I guess Justin hasn't put two and two together yet. You know, about seeing me in the hallway just before that fire alarm went off. With any luck, he never will.

Mr Gianini, though. That's another story. I see him over there, talking to Mrs Hill. He has obviously not told anyone that he suspects me.

Maybe he doesn't suspect me. Maybe he thinks Lilly did it and I know about it. That could be. I can tell Lilly really wishes she'd done it because she keeps on muttering under her breath about how when she finds out who did it, she's going to kill

that person, etc.

She's just jealous, of course. That's because now it seems like some kind of political statement, instead of what it actually

was: a way to prevent a political statement.

Principal Gupta is looking at us very sternly.
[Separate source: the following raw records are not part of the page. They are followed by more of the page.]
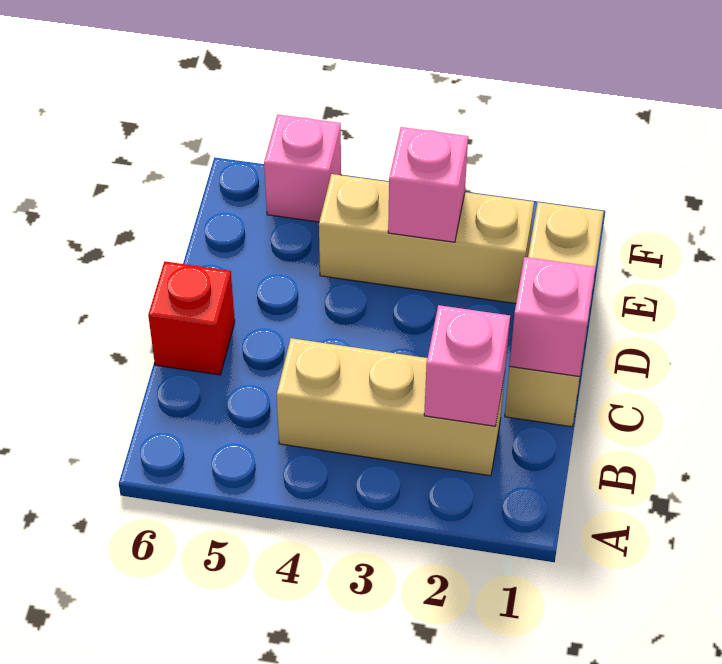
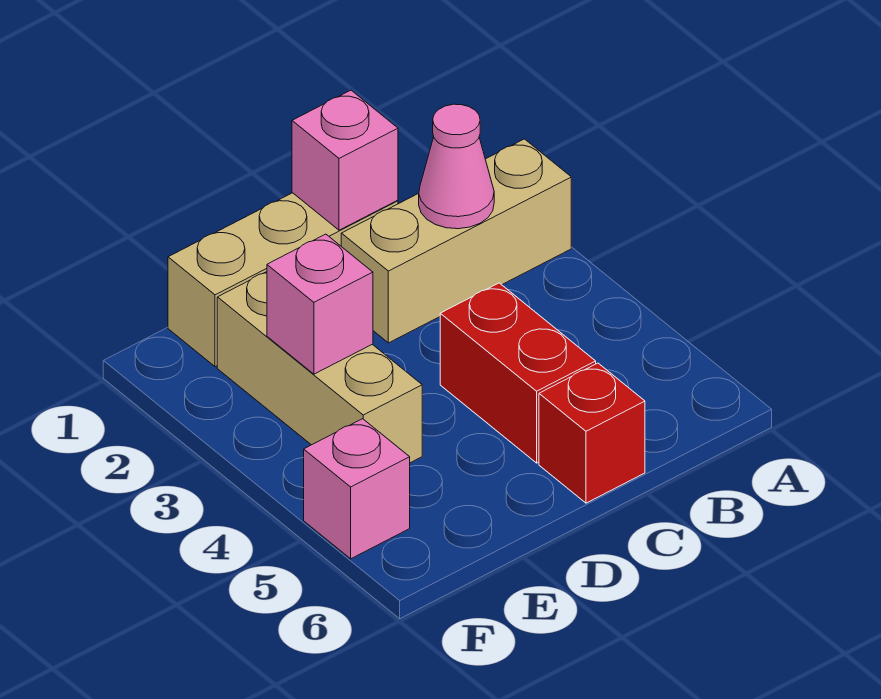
tan 1x3 brick [277,338,505,476] -> tan 1x3 brick turned to [341,139,571,343]
pink 1x1 brick [424,305,510,426] -> pink 1x1 cone [419,104,494,229]
none -> red 1x2 brick [440,283,596,463]

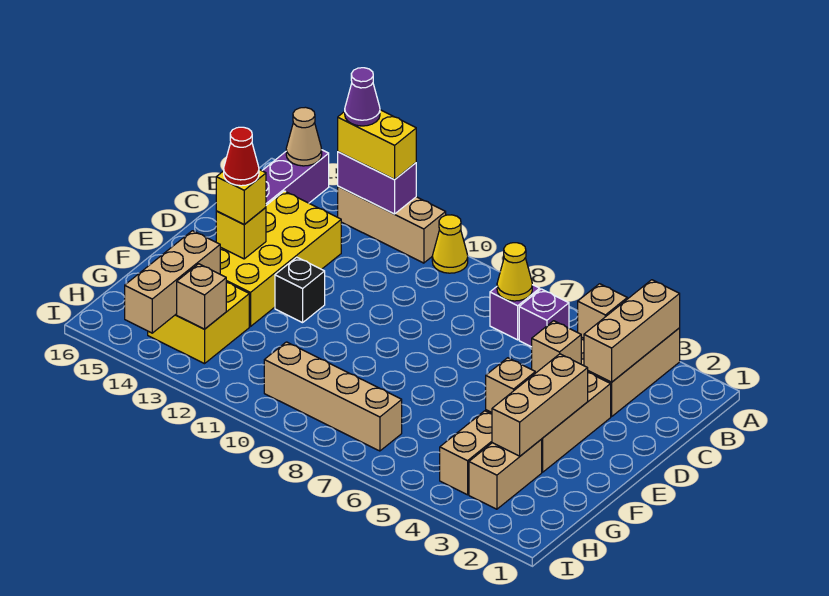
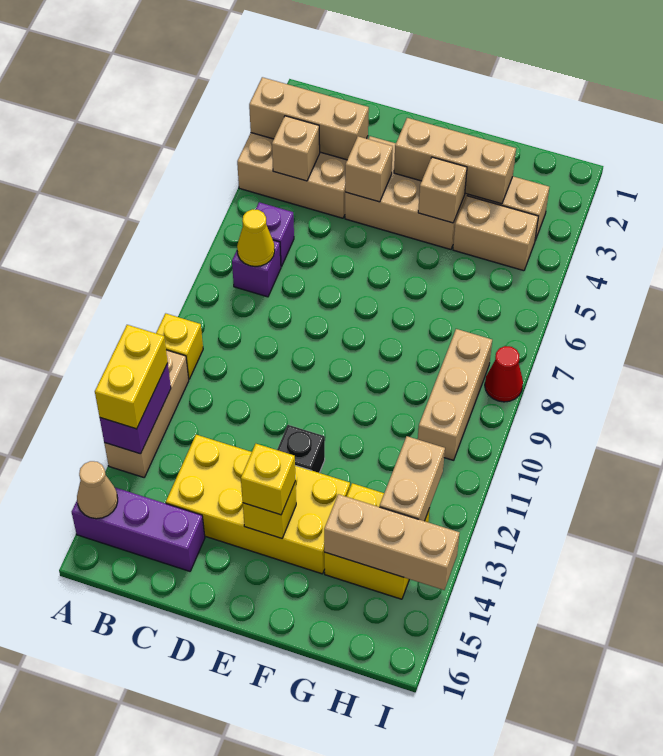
yellow 1x1 cone [432,215,468,273] -> yellow 1x1 brick [156,313,203,379]
purple 1x1 cone [345,68,380,126] -> none
red 1x1 cone [224,127,259,186] -> red 1x1 cone moved to [485,346,523,402]
tan 1x4 brick [264,342,402,451] -> tan 1x3 brick [418,329,492,460]
tan 1x1 brick [177,264,226,329] -> tan 1x2 brick [380,436,445,521]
She says that it is always natural to want to burn off a little steam right before Finals, but that she hopes we will choose positive channels for this, such as the penny drive the Community Outreach Club is holding in order to benefit the victims of Tropical Storm Fred, which flooded several suburban New Jersey neighbourhoods

last November.

Ha! As if contributing to a stupid penny drive can ever give anybody the same kind of thrill as committing a completely random act of civil disobedience.







Thursday, December 10, Gifted and Talented


Today was my lunch with Kenny at Big Wong.

I really don't have anything to say about it, except that he didn't ask me to the Non-Denominational Winter Dance. Not only that, but it appears that Kenny's passion for me has ebbed significantly since it hit its zenith on Tuesday.

I, of course, was beginning to suspect this, since he's stopped calling me after school and I haven't had one Instant Message from him since before the great Ice-skating Debacle. He says it's because he's so busy studying for Finals and all, but I suspect something else: He knows. He knows about Michael. I mean, come on. How can he not? Well, OK, maybe he doesn't know about Michael specifically, but Kenny must know generally that he is not the one who lights my fire. If I had a fire, that is.